2.       Simplicity: The main idea behind the simplicity concept is that XP always tries to deal with changes and other risks. XP always strives for the simple systems and also for the simplicity in the methodologies. The XP methodology believes that 'Simpler the system is, the easier it is to communicate it. And also the more communication is the simpler the system would be as we know more about the system through communication, the system can be maintained in a simple way.

 

3.       Feedback: From the definition it can be stated that XP is a Feedback-Driven process. XP methodology needs feedback at each and every phase. In the coding phase, the feedback will be immediate from whitebox testing. Both the customers and the developers should get a timely feedback for the successful progress of the model. Feedback has two important characteristics. Firstly, to know what exactly is wrong rather than knowing that something is wrong. Secondly, how earlier the feedback is provided. The sooner feedback is received the lesser will be the time taken to for the necessary action to be done.

 

4.       Courage: This involves and courage and also particular amount of aggressiveness as well. Aggressiveness is the kind of approach and the attitude shown in the process of implementation

 

The XP Process

 

The XP is a both incremental and the iterative process. In general the project is divided into small portions, each one called as a Release. The functionality from each release keeps on incrementing. In other words a release can be stated as the version of the actual software model, in which all the features are implemented completely and based on the feedback the next release will be developed. 

Planning Game

This contains three steps. They are Exploration, Planning and Steering.

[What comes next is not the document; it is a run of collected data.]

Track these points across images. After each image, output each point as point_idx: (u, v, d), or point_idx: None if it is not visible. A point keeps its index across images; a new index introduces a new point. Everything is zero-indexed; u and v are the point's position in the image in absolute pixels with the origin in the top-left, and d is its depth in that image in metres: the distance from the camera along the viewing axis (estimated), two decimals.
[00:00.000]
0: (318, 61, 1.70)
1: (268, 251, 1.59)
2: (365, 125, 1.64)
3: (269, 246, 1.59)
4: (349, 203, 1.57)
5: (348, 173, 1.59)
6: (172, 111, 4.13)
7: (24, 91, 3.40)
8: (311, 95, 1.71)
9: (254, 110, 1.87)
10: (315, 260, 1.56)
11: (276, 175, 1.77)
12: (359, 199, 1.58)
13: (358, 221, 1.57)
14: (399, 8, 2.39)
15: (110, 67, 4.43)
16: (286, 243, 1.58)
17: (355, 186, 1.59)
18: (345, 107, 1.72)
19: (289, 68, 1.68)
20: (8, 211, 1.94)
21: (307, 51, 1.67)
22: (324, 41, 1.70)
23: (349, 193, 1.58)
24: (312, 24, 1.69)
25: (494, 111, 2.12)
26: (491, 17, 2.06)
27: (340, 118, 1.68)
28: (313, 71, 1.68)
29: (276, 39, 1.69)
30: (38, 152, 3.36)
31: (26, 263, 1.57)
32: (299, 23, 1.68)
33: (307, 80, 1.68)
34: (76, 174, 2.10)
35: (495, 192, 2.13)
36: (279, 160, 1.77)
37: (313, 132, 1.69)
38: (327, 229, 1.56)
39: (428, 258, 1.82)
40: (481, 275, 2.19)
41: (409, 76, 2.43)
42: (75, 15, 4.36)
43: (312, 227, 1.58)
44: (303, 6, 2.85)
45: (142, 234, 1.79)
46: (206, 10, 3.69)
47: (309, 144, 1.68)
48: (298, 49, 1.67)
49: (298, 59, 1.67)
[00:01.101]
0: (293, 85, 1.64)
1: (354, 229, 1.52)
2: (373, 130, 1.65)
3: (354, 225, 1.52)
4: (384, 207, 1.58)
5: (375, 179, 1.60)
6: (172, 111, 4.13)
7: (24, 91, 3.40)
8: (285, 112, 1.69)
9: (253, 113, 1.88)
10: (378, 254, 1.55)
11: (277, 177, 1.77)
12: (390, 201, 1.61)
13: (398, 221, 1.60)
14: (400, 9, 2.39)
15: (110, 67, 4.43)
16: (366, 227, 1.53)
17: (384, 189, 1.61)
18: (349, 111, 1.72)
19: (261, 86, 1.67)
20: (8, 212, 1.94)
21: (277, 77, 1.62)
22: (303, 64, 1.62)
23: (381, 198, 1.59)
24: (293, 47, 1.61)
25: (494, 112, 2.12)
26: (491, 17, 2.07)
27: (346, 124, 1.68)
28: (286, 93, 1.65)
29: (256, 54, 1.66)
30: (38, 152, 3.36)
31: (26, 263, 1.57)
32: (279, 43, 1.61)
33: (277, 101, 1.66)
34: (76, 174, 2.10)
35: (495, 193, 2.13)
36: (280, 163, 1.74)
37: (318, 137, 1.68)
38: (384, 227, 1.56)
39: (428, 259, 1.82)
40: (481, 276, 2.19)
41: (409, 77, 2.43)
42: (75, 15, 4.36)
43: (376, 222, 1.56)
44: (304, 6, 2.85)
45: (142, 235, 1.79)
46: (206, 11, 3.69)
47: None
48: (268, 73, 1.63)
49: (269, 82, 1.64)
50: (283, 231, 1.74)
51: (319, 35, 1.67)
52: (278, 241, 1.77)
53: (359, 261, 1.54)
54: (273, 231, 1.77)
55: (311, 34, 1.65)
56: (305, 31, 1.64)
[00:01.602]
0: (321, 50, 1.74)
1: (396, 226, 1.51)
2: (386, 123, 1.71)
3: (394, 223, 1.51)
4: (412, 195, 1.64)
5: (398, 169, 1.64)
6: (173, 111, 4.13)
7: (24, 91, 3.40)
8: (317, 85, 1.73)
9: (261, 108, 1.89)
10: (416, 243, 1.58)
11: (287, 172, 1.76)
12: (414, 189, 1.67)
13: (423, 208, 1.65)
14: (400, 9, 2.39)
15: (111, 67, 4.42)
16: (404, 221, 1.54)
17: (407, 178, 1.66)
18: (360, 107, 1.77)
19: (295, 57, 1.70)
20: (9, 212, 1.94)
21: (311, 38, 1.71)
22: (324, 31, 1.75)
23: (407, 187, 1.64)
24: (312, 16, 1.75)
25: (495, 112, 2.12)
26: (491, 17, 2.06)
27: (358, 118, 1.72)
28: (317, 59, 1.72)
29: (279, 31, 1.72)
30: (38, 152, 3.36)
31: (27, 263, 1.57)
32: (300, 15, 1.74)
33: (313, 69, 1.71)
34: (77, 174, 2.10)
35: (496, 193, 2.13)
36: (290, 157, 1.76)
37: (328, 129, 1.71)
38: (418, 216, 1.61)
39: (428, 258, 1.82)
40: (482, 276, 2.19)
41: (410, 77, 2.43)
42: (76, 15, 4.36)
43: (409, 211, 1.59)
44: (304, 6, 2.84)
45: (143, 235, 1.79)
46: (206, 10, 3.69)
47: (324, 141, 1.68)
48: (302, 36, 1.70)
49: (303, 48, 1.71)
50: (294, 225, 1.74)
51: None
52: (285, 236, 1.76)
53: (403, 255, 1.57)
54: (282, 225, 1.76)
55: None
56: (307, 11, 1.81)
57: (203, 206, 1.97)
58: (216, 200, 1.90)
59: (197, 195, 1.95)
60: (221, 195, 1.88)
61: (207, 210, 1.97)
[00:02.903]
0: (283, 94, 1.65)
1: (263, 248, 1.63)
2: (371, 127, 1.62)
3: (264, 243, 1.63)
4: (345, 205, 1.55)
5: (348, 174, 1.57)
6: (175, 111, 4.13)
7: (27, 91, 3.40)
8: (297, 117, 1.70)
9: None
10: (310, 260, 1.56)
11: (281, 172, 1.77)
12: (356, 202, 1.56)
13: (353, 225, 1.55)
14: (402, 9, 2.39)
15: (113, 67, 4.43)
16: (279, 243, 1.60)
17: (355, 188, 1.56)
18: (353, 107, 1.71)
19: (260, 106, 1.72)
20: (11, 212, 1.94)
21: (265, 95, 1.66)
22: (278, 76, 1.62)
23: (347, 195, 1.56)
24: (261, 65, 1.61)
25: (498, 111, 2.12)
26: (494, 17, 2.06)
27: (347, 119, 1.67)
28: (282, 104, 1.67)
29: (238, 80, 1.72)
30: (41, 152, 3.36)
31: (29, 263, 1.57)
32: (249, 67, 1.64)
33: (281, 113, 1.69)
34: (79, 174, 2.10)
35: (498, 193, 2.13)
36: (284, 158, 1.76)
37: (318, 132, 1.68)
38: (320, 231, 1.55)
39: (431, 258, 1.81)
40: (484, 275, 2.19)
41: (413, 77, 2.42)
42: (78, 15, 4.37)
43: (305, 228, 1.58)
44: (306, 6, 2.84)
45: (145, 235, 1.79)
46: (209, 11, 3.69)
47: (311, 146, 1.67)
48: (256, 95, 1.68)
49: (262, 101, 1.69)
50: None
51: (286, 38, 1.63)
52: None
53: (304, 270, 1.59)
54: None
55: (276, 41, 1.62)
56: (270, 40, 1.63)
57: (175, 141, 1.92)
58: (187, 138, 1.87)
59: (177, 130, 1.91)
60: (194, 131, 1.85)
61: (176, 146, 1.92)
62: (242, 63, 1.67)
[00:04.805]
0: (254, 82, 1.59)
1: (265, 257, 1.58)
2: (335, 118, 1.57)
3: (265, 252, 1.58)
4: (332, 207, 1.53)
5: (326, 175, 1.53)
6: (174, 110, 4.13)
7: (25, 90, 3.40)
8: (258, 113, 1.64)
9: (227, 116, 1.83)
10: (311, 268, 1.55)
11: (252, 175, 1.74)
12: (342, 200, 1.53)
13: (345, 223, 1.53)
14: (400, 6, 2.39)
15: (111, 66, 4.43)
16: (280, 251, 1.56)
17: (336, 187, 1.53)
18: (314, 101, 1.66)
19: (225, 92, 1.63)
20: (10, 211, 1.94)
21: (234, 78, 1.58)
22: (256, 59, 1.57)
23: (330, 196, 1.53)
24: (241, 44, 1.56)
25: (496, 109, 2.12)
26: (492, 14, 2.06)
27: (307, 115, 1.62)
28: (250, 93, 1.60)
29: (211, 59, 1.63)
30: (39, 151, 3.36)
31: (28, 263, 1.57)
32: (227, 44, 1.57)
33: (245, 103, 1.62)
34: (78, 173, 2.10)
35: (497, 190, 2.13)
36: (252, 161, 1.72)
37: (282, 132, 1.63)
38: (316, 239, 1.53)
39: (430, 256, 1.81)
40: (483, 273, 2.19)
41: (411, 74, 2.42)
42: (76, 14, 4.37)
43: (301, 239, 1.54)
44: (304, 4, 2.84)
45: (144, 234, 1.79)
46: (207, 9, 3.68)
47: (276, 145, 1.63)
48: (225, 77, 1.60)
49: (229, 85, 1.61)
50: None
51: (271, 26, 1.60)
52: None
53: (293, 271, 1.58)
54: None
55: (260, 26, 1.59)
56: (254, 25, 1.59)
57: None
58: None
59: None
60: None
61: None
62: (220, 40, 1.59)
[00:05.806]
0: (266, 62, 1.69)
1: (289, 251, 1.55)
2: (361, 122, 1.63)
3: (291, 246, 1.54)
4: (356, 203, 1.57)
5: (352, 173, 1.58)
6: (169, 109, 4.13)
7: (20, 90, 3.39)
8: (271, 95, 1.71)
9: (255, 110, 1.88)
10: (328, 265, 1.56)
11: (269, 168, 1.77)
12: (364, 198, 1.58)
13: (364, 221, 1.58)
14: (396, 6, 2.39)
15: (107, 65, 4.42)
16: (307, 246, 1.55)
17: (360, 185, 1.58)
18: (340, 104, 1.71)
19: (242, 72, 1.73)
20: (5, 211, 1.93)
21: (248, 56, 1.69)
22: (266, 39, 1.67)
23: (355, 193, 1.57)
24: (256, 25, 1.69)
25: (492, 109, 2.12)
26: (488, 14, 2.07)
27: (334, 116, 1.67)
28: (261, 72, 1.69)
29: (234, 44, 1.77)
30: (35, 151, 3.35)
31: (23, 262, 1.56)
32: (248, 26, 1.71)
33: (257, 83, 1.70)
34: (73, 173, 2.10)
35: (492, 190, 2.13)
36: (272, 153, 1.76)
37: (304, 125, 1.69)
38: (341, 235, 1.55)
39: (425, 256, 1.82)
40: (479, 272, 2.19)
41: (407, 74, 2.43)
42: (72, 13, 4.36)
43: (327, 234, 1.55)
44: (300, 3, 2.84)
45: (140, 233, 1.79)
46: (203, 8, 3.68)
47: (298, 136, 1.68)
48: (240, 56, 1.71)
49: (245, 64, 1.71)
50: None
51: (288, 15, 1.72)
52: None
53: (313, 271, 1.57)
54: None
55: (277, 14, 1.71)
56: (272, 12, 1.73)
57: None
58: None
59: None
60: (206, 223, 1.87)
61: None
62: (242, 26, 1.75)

In the steering phase, the fixed plan is updated whenever necessary in response to what is learned in development.

1.       Exploration

All the customer requirements are defined in the exploration phase. The estimation will also be done in this phase. The customer puts all the requirements, in other words what he wants the system to do on index cards which are called as User Stories. These represent the functionality that the customer needs.

2.       Planning

When the user stories and estimates are available then the commitment schedule will finalizes which stories are going to be implemented in the current release. In the planning phase, the developers and customers will discuss and fix to one of the most feasible model that would be efficient enough.

3.       Steering

This phase goes on until the release is done. Steering means influencing the project by little moves. There are 4 little moves. Iteration, Recovery, New Story and Re-estimation.

 

Development

After determining the plan, it is to be implemented. The commitment schedule will be broken into iterations worth 2-3 calendar weeks. This is to ensure that the most valuable and important stories are implemented first

 

 

The Methodology- XP Rules and Practices

The rules and practices are ordered in four groups: management, development, design and testing.

 

1.       Management: XP defines two metrics that are used to describe the progress. Firstly, Load Factor. It is the ration between Ideal Engineering days and the calendar days that describes the velocity of the team. Secondly, score of the Functional Test Suite which describes the progress of the project.

 

2.       Development: XP defines simple procedure for the development. Initially analysis must be done on the user stories which continues with writing the unit testing and then simplifying the code and then integrating the code into the codebase.

 

3.       Design: XP methodology do not determine any if the architectural or design models before any implementation takes place. The developer should implement the simple things in the initial steps. A Refactoring is a behavior-preserving transformation applied to the system. It usually involves changes to names, to the ordering of code units (methods, classes) and to their dependencies. 

 

Conclusion

As there are many advantages of the Extreme Programming, some of them are as follows:

Ø  All the rules and practices are used in a strict way in case of true programming, refactoring, and unit testing.

Ø  This process is much more fun rather to be a traditional one.

Ø  There can be a lot of knowledge transfer taking place in the XP projects.